小野田内閣府特命担当大臣記者会見要旨 令和7年10月28日
(令和7年10月28日(火) 8:58~9:10 於:中央合同庁舎8号館1階S106会見室)
1.発言要旨
宇宙政策担当大臣として御報告申し上げます。
10月26日、H3ロケット7号機による新型宇宙ステーション補給機1号機(HTV-X1号機)の打上げが成功いたしました。まずは、打上げに向けて着実に準備を進めてこられたJAXA(国立研究開発法人宇宙航空研究開発機構)や関係企業の皆様、HTV-Xの開発や製造に携われた皆様、御地元の皆様をはじめとする御関係の皆様に心から敬意を表します。おめでとうございます。
H3ロケットは、我が国宇宙活動の自立性確保と国際競争力強化のために極めて重要な基幹ロケットです。これまでH3ロケットは固体ロケットブースターを2本適用した22形態のみでしたが、今回、ブースターを4本適用した24形態での打上げに初めて成功したということで、H3ロケットの打上げ実績がまた一つ積み上がり、大変喜ばしいと思っております。
また、今回打ち上げられたHTV-Xは、「こうのとり」の後継機として、国際宇宙ステーションへの物資輸送を担いますが、輸送能力が「こうのとり」の約1.5倍に増強され、また、輸送中の物資への電源供給能力も追加されたことから、ユーザーサービスの大きな向上が期待されます。
JAXAにおいて、現在、油井飛行士が滞在するISSに、HTV-X1号機を無事届けることができるよう、引き続き着実にミッションを進めていただきたいと思います。
また、次の打上げ機会は、12月にH3ロケット8号機によるみちびき5号機の打上げが予定されておりまして、打上げに向けて着実な準備が実施されることを期待しております。
続きまして、科学技術政策担当大臣として御報告いたします。
本日、米国のクラツィオス大統領府科学技術政策局長と面会し、「技術繁栄ディールに関する日米間の協力覚書」への署名を行うとともに、両国間の科学技術協力について意見交換を行う予定です。

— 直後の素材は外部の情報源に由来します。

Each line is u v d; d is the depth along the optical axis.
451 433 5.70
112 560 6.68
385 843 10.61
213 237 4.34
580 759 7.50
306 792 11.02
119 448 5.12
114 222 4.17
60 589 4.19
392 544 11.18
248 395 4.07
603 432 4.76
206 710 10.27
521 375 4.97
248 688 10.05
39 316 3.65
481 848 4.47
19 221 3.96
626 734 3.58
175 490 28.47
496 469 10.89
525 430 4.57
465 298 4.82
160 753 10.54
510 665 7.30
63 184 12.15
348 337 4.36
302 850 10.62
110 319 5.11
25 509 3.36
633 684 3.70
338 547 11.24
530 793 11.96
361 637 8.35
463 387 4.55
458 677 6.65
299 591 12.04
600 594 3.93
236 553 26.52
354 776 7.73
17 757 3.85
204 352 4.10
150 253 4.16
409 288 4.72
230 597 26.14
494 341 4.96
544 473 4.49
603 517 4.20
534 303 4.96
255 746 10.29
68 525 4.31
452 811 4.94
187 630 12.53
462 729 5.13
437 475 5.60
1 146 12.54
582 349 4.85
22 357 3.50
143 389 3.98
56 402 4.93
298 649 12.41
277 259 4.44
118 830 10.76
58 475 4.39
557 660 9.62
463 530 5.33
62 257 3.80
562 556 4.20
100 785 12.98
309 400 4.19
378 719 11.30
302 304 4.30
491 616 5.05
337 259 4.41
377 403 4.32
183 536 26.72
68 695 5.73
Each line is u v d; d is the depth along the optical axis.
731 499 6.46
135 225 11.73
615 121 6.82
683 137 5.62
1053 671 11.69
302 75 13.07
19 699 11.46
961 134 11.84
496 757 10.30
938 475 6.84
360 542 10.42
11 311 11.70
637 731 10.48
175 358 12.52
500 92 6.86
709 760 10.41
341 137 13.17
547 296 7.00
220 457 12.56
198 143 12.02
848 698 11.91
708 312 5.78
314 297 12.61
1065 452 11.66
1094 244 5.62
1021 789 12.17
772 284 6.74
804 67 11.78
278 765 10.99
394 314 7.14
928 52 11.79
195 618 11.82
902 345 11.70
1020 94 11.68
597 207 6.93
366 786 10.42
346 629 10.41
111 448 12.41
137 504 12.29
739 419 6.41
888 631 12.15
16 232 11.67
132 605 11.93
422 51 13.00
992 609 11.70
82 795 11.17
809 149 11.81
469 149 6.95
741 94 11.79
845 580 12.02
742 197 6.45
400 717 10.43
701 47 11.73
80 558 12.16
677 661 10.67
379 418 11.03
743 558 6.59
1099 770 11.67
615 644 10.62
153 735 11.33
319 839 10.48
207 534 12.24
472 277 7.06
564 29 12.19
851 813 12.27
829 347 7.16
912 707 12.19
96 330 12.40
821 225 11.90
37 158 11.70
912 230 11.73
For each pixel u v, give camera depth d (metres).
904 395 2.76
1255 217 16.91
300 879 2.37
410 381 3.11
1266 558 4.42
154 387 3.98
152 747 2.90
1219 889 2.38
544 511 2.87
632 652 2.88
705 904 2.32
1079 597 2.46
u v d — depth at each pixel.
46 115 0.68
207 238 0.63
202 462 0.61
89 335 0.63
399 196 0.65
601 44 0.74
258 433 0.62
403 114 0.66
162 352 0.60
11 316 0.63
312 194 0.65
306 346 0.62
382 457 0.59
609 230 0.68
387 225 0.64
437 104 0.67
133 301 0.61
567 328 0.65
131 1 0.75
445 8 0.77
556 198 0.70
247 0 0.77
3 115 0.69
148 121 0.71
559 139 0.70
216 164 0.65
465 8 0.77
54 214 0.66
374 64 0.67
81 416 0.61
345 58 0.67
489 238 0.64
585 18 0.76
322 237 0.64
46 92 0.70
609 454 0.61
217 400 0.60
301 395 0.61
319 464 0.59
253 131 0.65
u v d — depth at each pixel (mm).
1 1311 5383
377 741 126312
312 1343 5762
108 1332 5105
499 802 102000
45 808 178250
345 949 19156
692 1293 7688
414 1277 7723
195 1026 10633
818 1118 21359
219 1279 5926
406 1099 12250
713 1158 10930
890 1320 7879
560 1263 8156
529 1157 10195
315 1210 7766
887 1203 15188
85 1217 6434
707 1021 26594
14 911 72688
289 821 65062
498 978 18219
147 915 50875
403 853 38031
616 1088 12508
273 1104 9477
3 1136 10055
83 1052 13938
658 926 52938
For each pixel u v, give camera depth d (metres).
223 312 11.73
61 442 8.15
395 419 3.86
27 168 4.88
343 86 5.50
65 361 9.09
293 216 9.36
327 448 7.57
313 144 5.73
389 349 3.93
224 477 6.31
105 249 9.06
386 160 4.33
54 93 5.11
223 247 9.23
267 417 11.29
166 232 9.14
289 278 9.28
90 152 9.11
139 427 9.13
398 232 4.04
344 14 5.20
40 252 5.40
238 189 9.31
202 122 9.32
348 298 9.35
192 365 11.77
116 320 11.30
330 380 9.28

地政学的な情勢の不安定化や、新興技術が社会に与える影響の拡大が進む中で、AI、量子、フュージョンエネルギー、宇宙といった先端分野において、同盟国である米国や、その他の同志国との間で協力を進めていくことの重要性が増しております。
特にAIに関しては、本年5月に制定したAI法の理念も踏まえ、信頼できるAIエコシステムを構築していく必要があり、この分野において世界トップレベルの技術を有する米国との協力が不可欠であると考えています。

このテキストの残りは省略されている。